When the Windows 8 Consumer Preview hit the shelves, several reviewers noted that the OS has what seems like split personalities — the new Metro-style interface with a more traditional Windows desktop awkwardly lurking in the background. This split continues all the way to the bundled applications, with the OS featuring what amounts to two discrete versions of Internet Explorer (IE) — one designed for the Metro interface and the other an evolution of the IE we’ve all come to know. While some reviewers have questioned this seeming incongruity, I see it as a potential killer feature.
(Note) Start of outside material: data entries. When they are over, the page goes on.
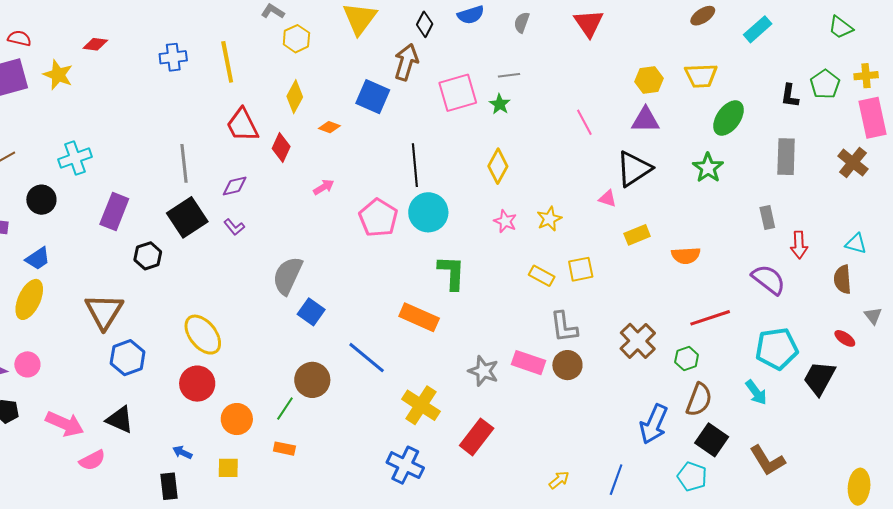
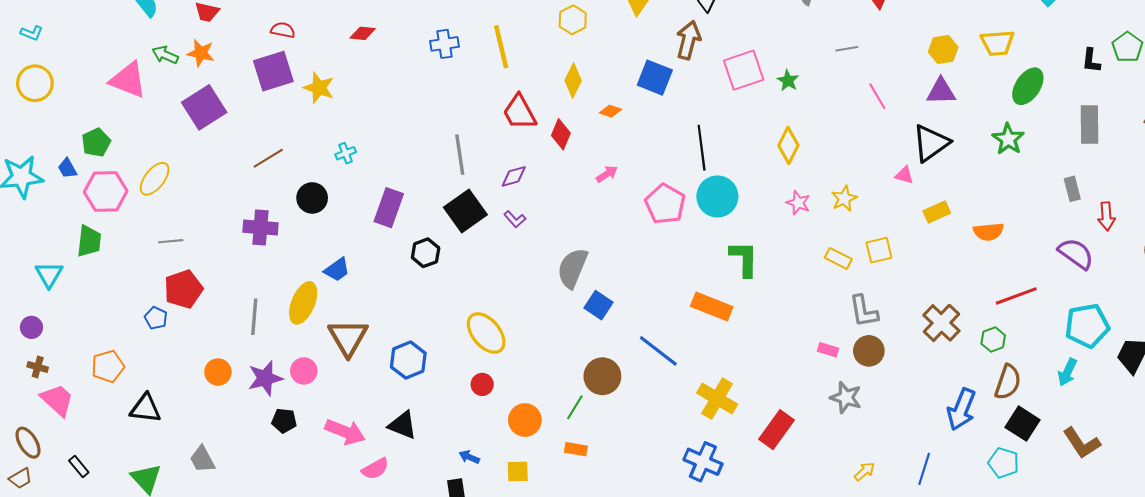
yellow star: (58, 75) -> (319, 88), moved
gray line: (509, 75) -> (847, 49), moved
cyan cross: (75, 158) -> (346, 153), size x0.6
blue trapezoid: (38, 259) -> (337, 270), moved
brown triangle: (104, 311) -> (348, 337), moved
pink rectangle: (529, 363) -> (828, 350), size x0.6
gray star: (483, 371) -> (846, 398), moved
red circle: (197, 384) -> (482, 384), size x0.6
cyan arrow: (756, 392) -> (1067, 372), turned 64

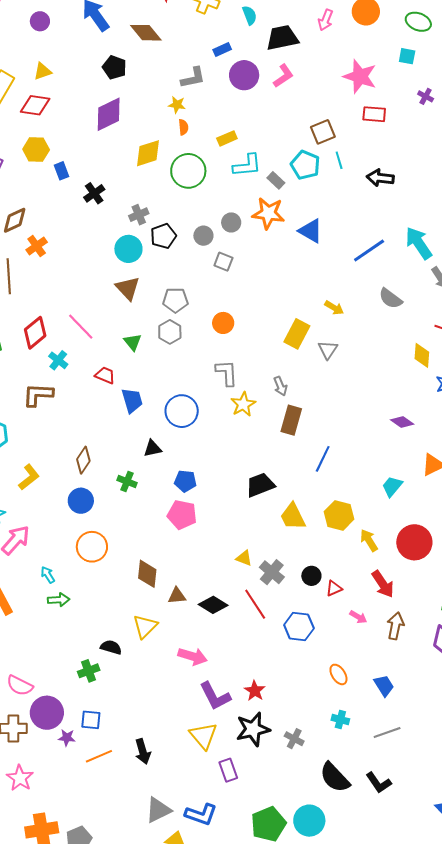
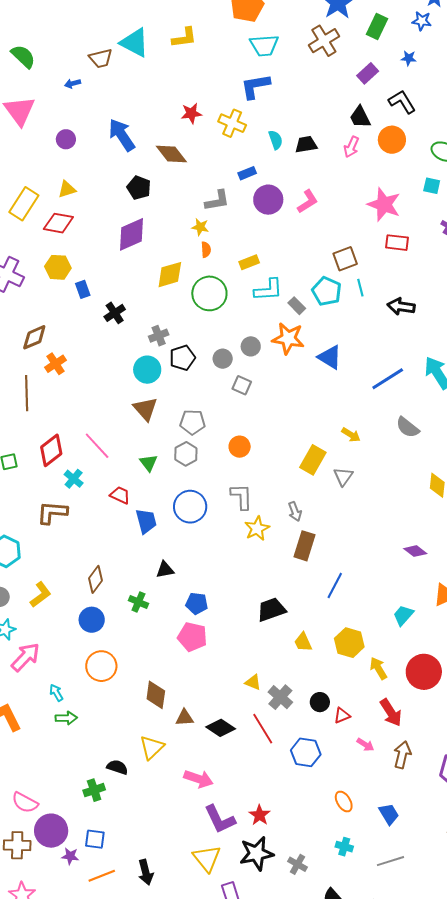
black trapezoid: (282, 38) -> (306, 144), moved, size x0.7
blue circle: (182, 411) -> (190, 507), moved
yellow trapezoid: (293, 517) -> (303, 642), size x0.7

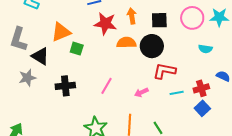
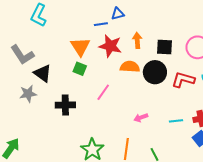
orange triangle: (61, 32) -> (80, 47), moved, turned -45
gray L-shape: (18, 39) -> (22, 55), turned -55
red L-shape: (164, 71) -> (183, 80), moved
pink line: (107, 86) -> (103, 92), moved

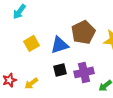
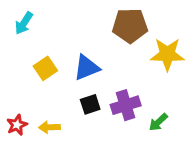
brown pentagon: (83, 32) -> (130, 26), moved, turned 30
yellow arrow: (31, 83) -> (49, 127), turned 40

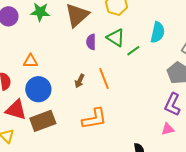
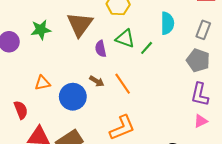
brown arrow: (80, 81) -> (97, 81), moved, turned -72
blue circle: (38, 89) -> (73, 97), moved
The next big Windows evolution

If you were around when Windows 3.0 first began taking over enterprise computing, you probably remember the awkward relationship between text-driven MS-DOS and Windows. “Native” Windows software was a relatively new phenomenon, and DOS-based software running in a window was a very common sight.

With Windows 95 and NT4, the command prompt became a component of Windows and eventually faded from perception, with your average user rarely experiencing it or even being aware of its existence. Windows 8 represents a similar and even more complex evolution. Early versions of Windows changed how we interacted with our desktops, shifting from a text-based computing experience to graphical, mouse-driven interfaces. Metro represents an evolution in not only the interface — shifting from mouse to finger — but in form factor as well. In the Windows 3.0 days, laptops were a tool for corporate types rather than a common appliance, and tablets were a dream of computer scientists and sci-fi writers. Allowing the traditional desktop to coexist with this new computing paradigm allows users and developers alike to adapt to Metro.
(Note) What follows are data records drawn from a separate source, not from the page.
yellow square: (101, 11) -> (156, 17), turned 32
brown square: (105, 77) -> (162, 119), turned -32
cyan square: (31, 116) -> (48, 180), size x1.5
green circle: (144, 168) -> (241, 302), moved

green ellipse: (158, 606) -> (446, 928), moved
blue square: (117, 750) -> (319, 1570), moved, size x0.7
The split personality advantage

As I mentioned, not only does Windows 8 come at a time when our interaction with our computers is changing, but form factors are changing as well. I don’t believe Metro makes as much sense on the desktop as it does for a touch-driven device, and I’m not sure we’ll see touch become the de facto standard on the desktop in the near future, so an OS with split personalities makes a great deal of sense.

I’ve frequently wondered why device manufacturers don’t do a better job of letting our devices — phones, tablets, and even desktops — change the way they interact with us based on context. Mobile phone profiles and themes were a good start, but Windows 8 might truly embrace contextual computing, whereby our computing experience changes based on whether we’re using the device as a tablet, docked with a keyboard and mouse, or (in the future) even based on the location or activities we’re performing.

I’m looking forward to loading my copy of the Consumer Preview to see this split personality OS in action. If executed well, this could not only be an evolutionary crutch but the start of a march toward context-aware computing. Done poorly, we may be brought back to the awkward days of misbehaving applications, hacks to make older applications work, and conflicts between the two personalities of Windows.